__Exercise__.
When you reach the line that contains "하지만 혼자서 진행하기에는 무엇을 어떻게 진행해야" in the data below, start reproducing lines exactly, and stop after the line that contains "КОПИЯ ЗАЧЕМ ТУРАГЕНТСТВУ".

[[ Data shown open ]]

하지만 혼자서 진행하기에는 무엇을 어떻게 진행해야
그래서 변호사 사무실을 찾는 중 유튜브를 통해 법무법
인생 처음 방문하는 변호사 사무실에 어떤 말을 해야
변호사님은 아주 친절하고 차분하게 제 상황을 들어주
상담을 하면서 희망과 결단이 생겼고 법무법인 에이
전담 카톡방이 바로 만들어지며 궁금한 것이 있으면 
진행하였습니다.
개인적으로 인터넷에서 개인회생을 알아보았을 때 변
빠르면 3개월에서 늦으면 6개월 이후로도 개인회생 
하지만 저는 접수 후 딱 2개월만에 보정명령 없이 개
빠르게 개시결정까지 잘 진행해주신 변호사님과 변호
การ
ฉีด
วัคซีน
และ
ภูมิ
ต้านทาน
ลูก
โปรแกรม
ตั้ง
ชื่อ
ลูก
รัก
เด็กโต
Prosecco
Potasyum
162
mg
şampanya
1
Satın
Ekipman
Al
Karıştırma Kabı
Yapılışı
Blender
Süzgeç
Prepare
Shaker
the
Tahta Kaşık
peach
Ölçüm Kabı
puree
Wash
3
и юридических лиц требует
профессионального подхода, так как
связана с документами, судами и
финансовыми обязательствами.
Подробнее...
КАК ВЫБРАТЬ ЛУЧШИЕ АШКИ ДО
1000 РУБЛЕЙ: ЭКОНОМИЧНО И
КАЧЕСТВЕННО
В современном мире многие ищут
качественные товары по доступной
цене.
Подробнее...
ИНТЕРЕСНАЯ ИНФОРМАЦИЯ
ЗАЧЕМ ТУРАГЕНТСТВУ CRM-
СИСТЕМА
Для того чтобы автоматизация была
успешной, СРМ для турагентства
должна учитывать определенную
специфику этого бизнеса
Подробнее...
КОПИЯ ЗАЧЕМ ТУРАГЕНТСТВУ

[[ Data shown closed ]]
[[ Data shown open ]]

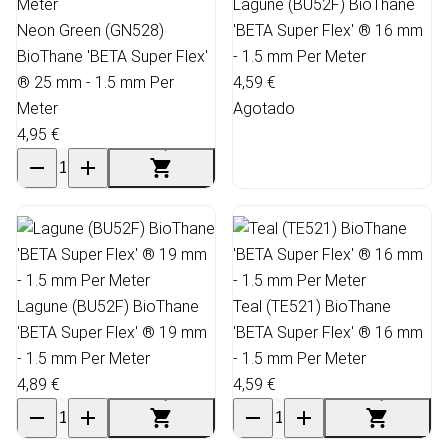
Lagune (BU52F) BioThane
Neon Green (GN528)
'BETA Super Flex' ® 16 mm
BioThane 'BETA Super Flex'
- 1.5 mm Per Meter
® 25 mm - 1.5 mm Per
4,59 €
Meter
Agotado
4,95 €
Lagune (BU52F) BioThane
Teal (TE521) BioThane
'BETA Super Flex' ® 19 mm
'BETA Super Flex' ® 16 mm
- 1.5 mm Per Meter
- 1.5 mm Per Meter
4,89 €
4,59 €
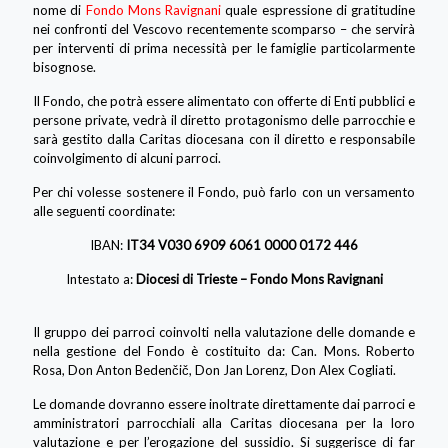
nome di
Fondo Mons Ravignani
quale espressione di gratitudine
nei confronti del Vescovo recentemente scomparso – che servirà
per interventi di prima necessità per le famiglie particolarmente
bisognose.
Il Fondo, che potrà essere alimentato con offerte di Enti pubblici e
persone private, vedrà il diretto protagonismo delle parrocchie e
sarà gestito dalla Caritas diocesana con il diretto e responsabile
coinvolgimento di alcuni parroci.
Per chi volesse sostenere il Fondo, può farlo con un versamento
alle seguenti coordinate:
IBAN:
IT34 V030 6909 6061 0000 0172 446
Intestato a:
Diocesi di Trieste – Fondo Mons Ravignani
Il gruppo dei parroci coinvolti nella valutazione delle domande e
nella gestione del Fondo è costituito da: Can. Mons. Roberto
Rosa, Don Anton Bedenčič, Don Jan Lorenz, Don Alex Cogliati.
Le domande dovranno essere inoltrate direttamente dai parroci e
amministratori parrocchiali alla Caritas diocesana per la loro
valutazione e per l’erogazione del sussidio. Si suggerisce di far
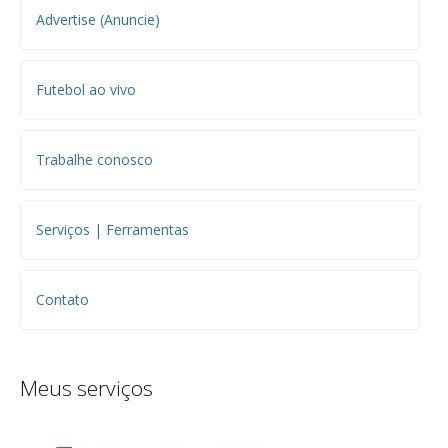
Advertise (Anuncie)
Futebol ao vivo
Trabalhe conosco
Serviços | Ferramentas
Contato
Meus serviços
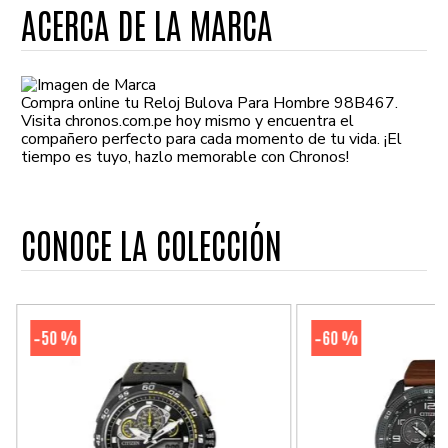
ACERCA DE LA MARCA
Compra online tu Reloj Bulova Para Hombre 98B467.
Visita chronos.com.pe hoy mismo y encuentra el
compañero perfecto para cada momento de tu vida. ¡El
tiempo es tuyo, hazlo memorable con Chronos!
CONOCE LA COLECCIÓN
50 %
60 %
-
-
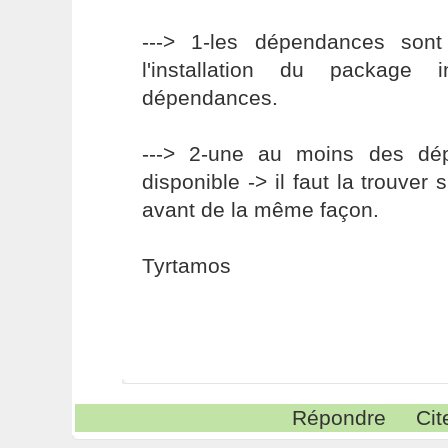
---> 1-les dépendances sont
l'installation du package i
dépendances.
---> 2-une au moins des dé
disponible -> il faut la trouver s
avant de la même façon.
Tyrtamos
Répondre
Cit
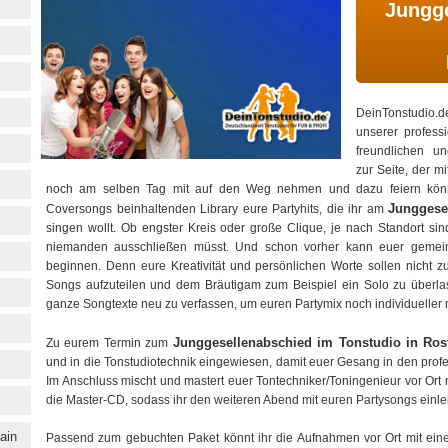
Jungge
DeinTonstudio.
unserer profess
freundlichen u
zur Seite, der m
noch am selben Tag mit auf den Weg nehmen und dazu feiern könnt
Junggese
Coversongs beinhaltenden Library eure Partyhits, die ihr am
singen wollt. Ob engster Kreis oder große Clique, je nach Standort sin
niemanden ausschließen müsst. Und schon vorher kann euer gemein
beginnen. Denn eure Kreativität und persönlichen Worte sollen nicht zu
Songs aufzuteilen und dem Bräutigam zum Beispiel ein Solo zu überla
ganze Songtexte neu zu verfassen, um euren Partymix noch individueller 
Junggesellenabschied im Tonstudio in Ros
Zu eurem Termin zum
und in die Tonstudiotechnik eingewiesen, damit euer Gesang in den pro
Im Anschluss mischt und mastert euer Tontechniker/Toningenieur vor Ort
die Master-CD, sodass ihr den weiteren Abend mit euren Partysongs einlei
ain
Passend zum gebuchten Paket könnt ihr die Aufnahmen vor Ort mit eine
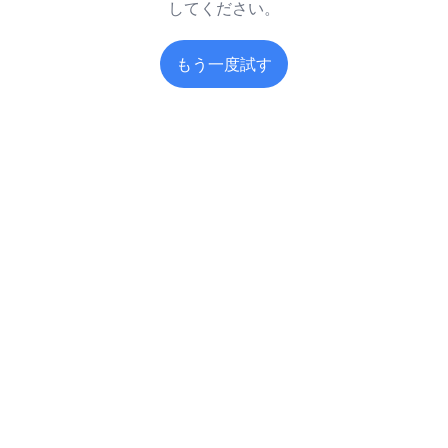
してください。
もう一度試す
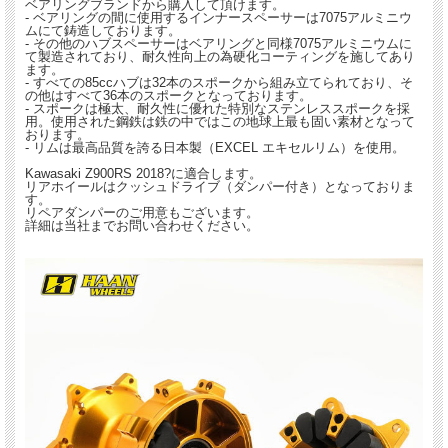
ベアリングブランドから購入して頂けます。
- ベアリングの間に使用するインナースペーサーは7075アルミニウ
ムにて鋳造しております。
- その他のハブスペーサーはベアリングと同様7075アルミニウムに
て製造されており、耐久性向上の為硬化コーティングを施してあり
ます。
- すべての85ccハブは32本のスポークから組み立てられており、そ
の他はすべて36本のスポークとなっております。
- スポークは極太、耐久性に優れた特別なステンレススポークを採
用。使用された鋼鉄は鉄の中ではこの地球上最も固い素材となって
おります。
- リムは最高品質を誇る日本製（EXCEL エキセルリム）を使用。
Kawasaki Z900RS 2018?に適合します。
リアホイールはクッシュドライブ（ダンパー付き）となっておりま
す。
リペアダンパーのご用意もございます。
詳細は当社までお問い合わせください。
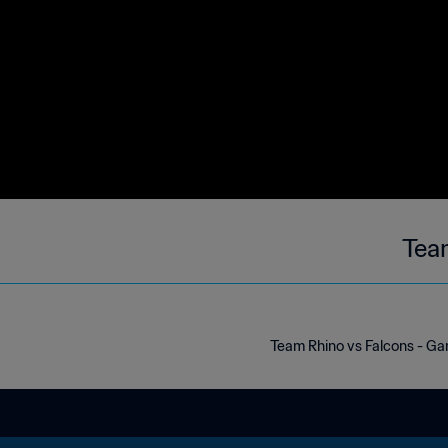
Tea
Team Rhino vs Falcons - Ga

[[ Data shown closed ]]

__Task result__.
하지만 혼자서 진행하기에는 무엇을 어떻게 진행해야
그래서 변호사 사무실을 찾는 중 유튜브를 통해 법무법
인생 처음 방문하는 변호사 사무실에 어떤 말을 해야
변호사님은 아주 친절하고 차분하게 제 상황을 들어주
상담을 하면서 희망과 결단이 생겼고 법무법인 에이
전담 카톡방이 바로 만들어지며 궁금한 것이 있으면 
진행하였습니다.
개인적으로 인터넷에서 개인회생을 알아보았을 때 변
빠르면 3개월에서 늦으면 6개월 이후로도 개인회생 
하지만 저는 접수 후 딱 2개월만에 보정명령 없이 개
빠르게 개시결정까지 잘 진행해주신 변호사님과 변호
การ
ฉีด
วัคซีน
และ
ภูมิ
ต้านทาน
ลูก
โปรแกรม
ตั้ง
ชื่อ
ลูก
รัก
เด็กโต
Prosecco
Potasyum
162
mg
şampanya
1
Satın
Ekipman
Al
Karıştırma Kabı
Yapılışı
Blender
Süzgeç
Prepare
Shaker
the
Tahta Kaşık
peach
Ölçüm Kabı
puree
Wash
3
и юридических лиц требует
профессионального подхода, так как
связана с документами, судами и
финансовыми обязательствами.
Подробнее...
КАК ВЫБРАТЬ ЛУЧШИЕ АШКИ ДО
1000 РУБЛЕЙ: ЭКОНОМИЧНО И
КАЧЕСТВЕННО
В современном мире многие ищут
качественные товары по доступной
цене.
Подробнее...
ИНТЕРЕСНАЯ ИНФОРМАЦИЯ
ЗАЧЕМ ТУРАГЕНТСТВУ CRM-
СИСТЕМА
Для того чтобы автоматизация была
успешной, СРМ для турагентства
должна учитывать определенную
специфику этого бизнеса
Подробнее...
КОПИЯ ЗАЧЕМ ТУРАГЕНТСТВУ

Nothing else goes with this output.